Mr. Zahab’s arrest comes as Australians have been on heightened alert. The terrorism threat level in the country was elevated to “probable” in September 2014, and since then there have been four attacks tied to terrorism in Australia. Prime Minister Malcolm Turnbull said that a dozen more have been foiled and that more than 60 people have been charged as a result of counterterrorism operations across the country.

Of particular concern to many Australians is the rise in the number of terrorism suspects born and raised in the country. About 100 Australians are believed to be fighting with or engaged in terrorist groups in Syria and Iraq, according to the Attorney General’s Department. The government is working to strengthen laws to prosecute returning foreign fighters.

In recent days, Mr. Turnbull, who has seized on Mr.
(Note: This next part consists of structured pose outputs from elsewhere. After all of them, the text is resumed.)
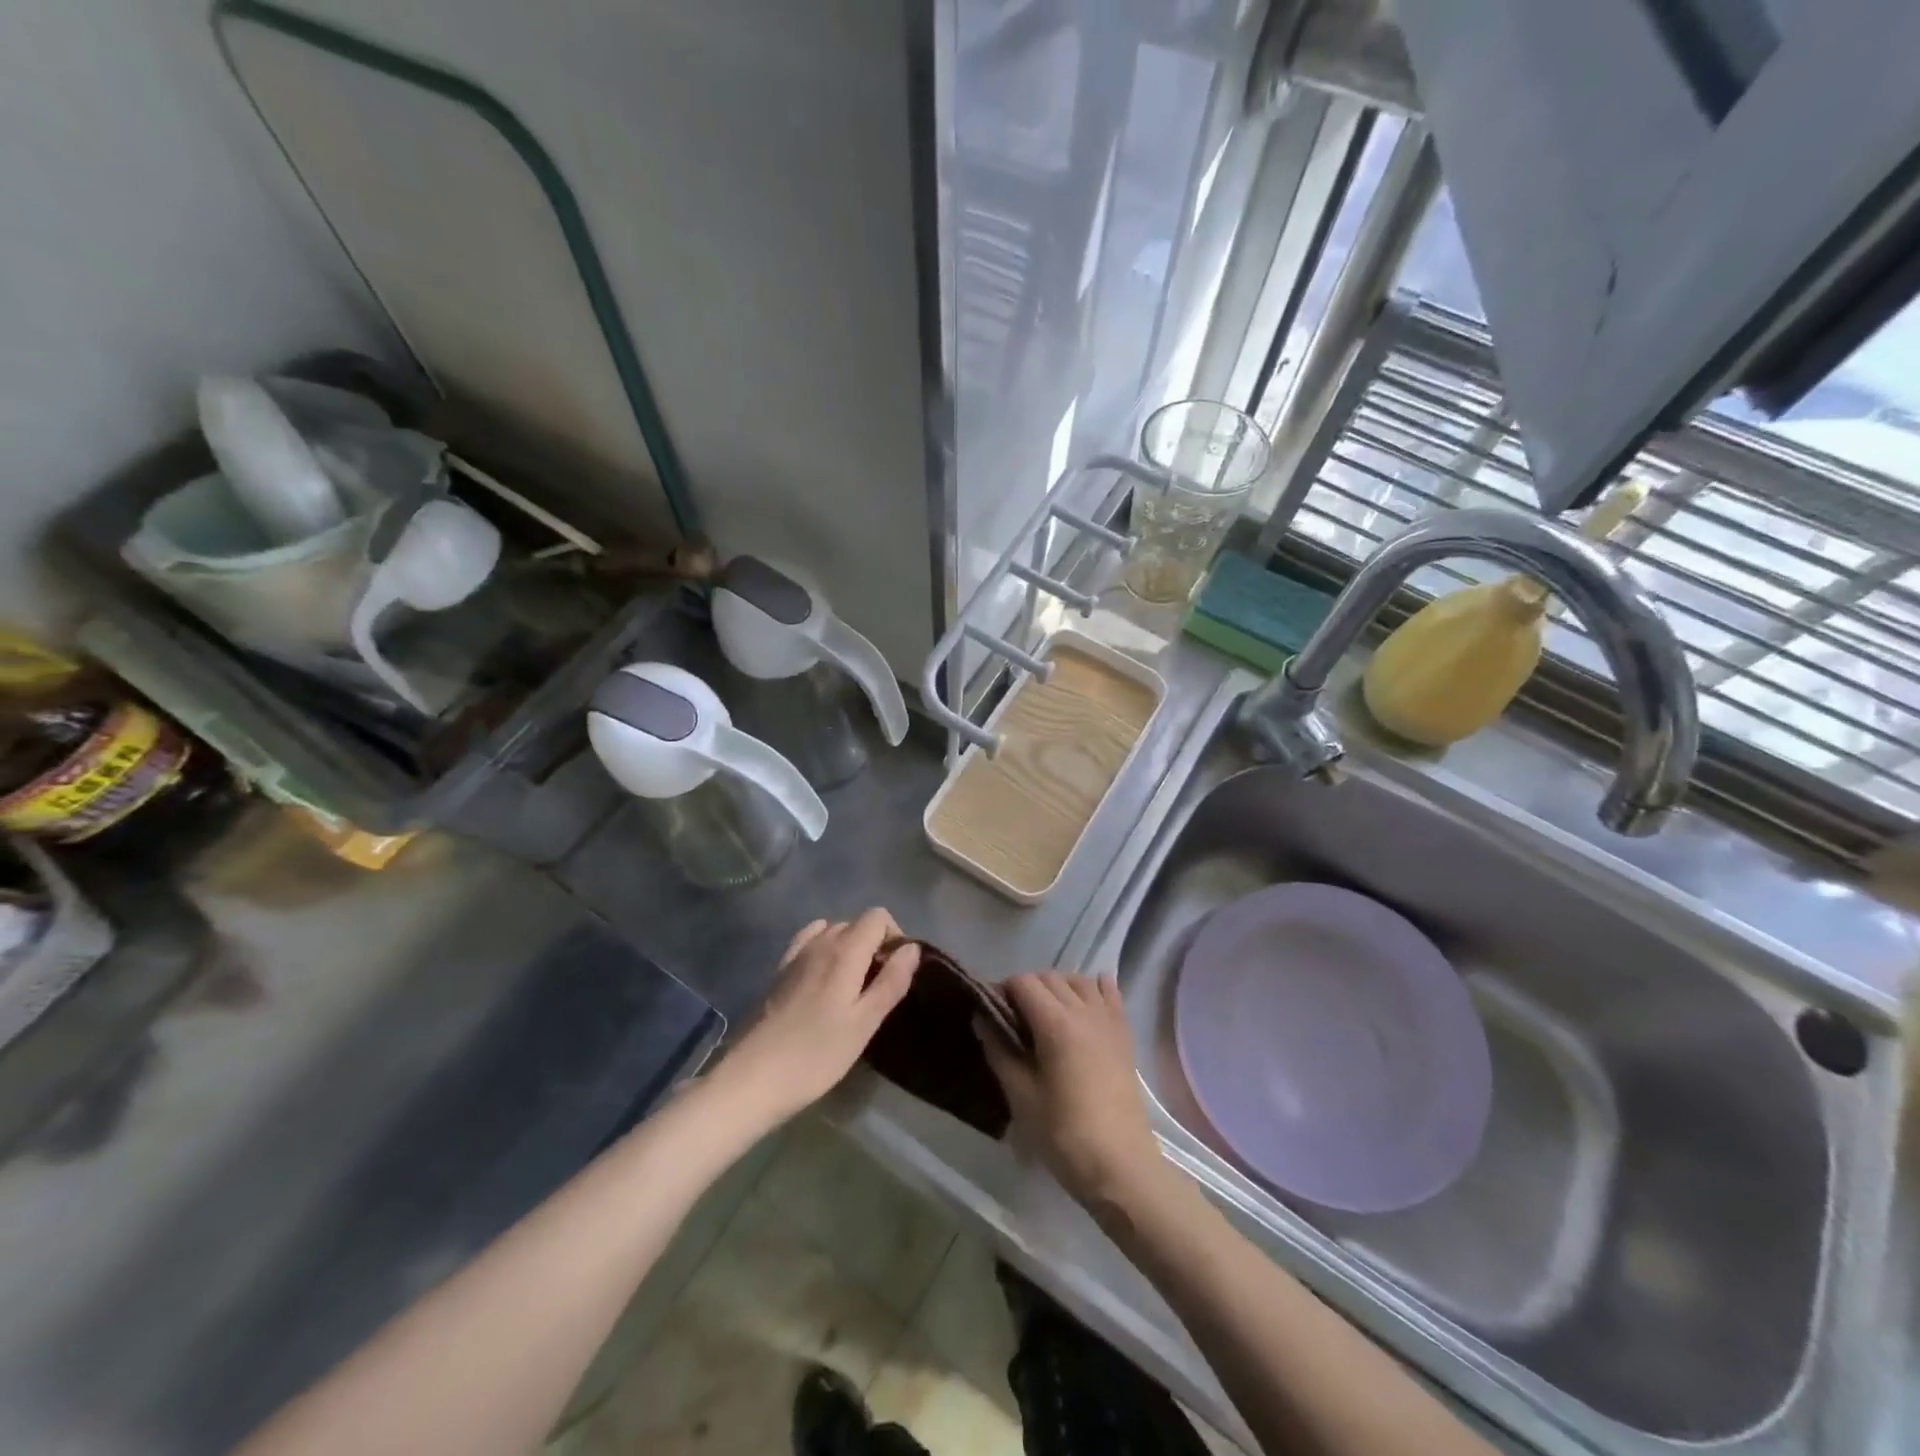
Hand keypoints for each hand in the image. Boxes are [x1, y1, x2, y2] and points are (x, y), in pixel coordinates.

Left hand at [708, 910, 919, 1130]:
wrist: (753, 1078)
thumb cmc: (817, 1054)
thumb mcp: (865, 1023)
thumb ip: (892, 981)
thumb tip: (912, 948)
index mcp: (845, 950)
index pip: (877, 916)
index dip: (895, 935)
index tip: (897, 969)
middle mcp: (820, 942)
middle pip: (856, 923)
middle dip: (874, 943)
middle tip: (879, 985)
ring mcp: (795, 955)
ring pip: (832, 931)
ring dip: (849, 947)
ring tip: (853, 986)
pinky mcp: (779, 971)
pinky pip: (808, 942)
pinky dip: (824, 950)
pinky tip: (824, 980)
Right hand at [977, 972, 1163, 1207]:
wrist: (1120, 1164)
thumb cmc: (1063, 1134)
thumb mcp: (1021, 1096)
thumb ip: (999, 1051)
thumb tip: (981, 1018)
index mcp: (1055, 1023)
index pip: (1023, 983)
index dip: (1002, 990)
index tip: (990, 1012)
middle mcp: (1083, 1010)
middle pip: (1049, 977)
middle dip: (1026, 988)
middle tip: (1012, 1018)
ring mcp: (1108, 1020)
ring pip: (1078, 980)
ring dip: (1057, 986)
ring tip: (1045, 1014)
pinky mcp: (1124, 1033)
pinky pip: (1109, 993)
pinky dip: (1093, 988)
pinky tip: (1083, 1003)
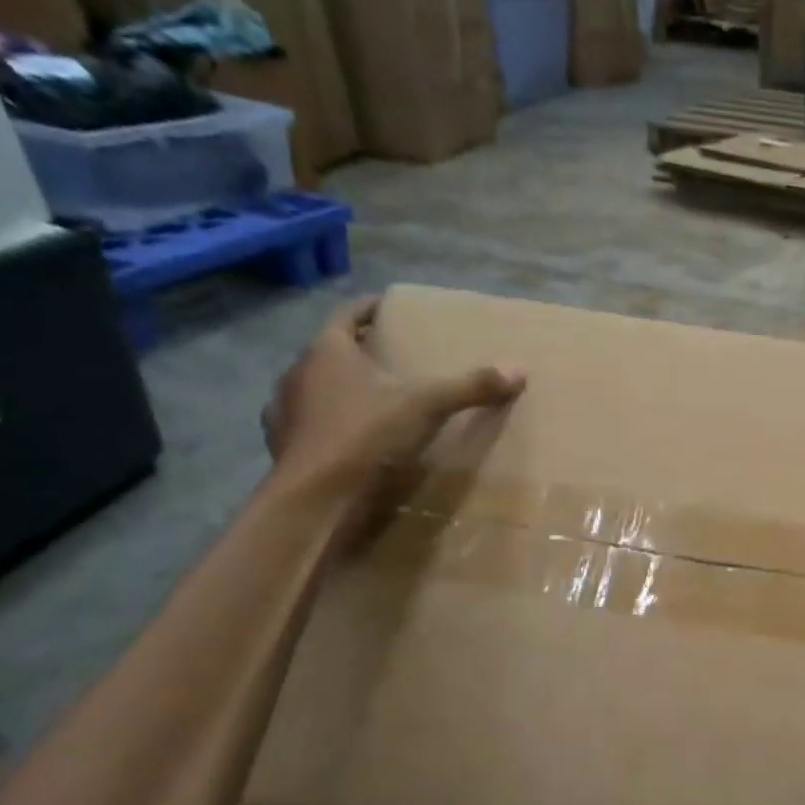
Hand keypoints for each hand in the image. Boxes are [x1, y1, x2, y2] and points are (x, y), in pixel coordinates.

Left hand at [263, 296, 524, 504]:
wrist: (315, 497)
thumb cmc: (365, 435)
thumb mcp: (427, 406)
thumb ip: (470, 387)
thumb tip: (519, 370)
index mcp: (328, 350)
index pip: (347, 313)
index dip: (369, 308)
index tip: (388, 307)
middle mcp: (299, 371)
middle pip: (333, 350)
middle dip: (361, 350)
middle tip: (393, 355)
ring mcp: (286, 410)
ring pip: (319, 386)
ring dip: (344, 387)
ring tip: (377, 397)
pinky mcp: (285, 445)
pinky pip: (314, 421)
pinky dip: (334, 422)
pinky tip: (356, 436)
Zahab’s arrest as “yet another reminder of the enduring threat we face from Islamist terrorism,” has ramped up his language, declaring his country’s objective is to kill Islamic State fighters.

“Our goal as far as those who serve with Daesh in the Middle East is to kill them,” he said, using the Arabic acronym for the Islamic State. “Let me be quite frank — that is our goal.”

But Dr. Jones, the terrorism expert, cautioned against vilifying a whole community based on the actions of one person.

“The more than 70 odd families that are there are hardworking, productive members of the Young community,” he said.